Start of Data extract
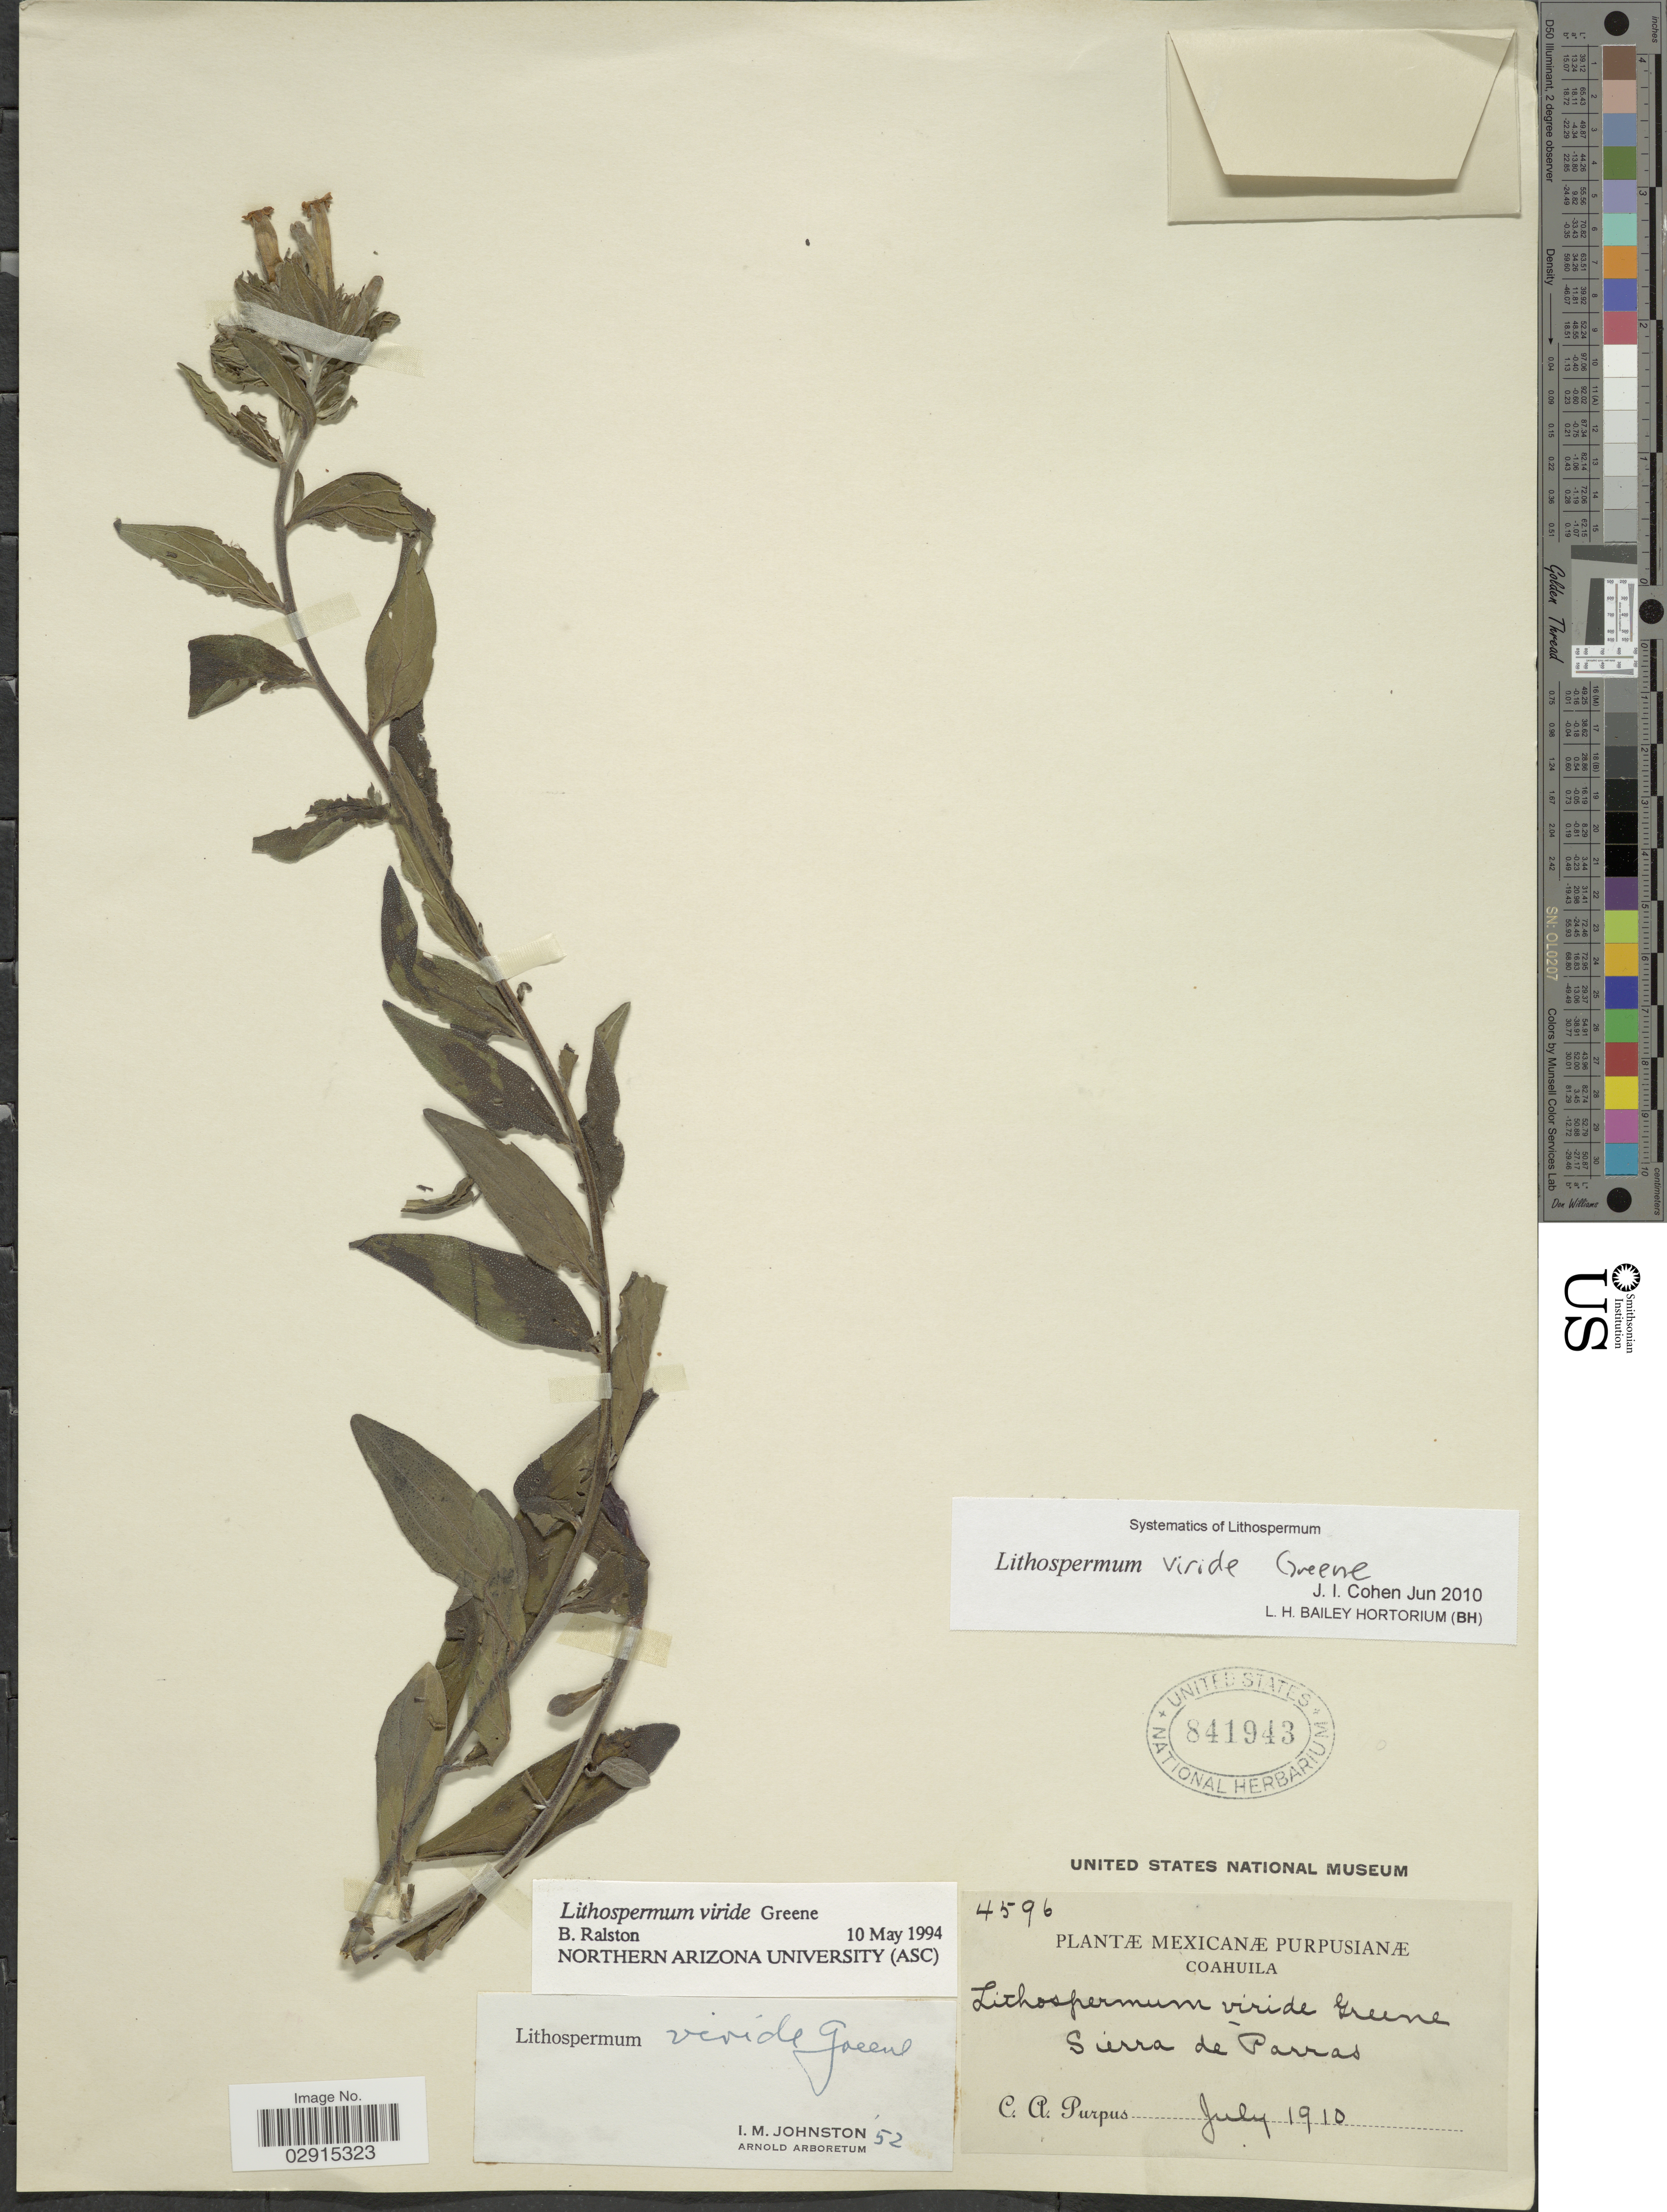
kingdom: Plantae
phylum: Tracheophyta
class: Magnoliopsida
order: Boraginales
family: Boraginaceae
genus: Lithospermum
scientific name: Lithospermum viride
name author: Greene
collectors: C. A. Purpus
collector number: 4596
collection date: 1910-07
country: Mexico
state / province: Coahuila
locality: Sierra de Parras.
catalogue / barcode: US 841943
End of Data extract
Aim: Rewrite the whole listing above as a numbered list, skipping any blank lines and leaving the picture out.

Answer in full:
1. kingdom: Plantae
2. phylum: Tracheophyta
3. class: Magnoliopsida
4. order: Boraginales
5. family: Boraginaceae
6. genus: Lithospermum
7. scientific name: Lithospermum viride
8. name author: Greene
9. collectors: C. A. Purpus
10. collector number: 4596
11. collection date: 1910-07
12. country: Mexico
13. state / province: Coahuila
14. locality: Sierra de Parras.
15. catalogue / barcode: US 841943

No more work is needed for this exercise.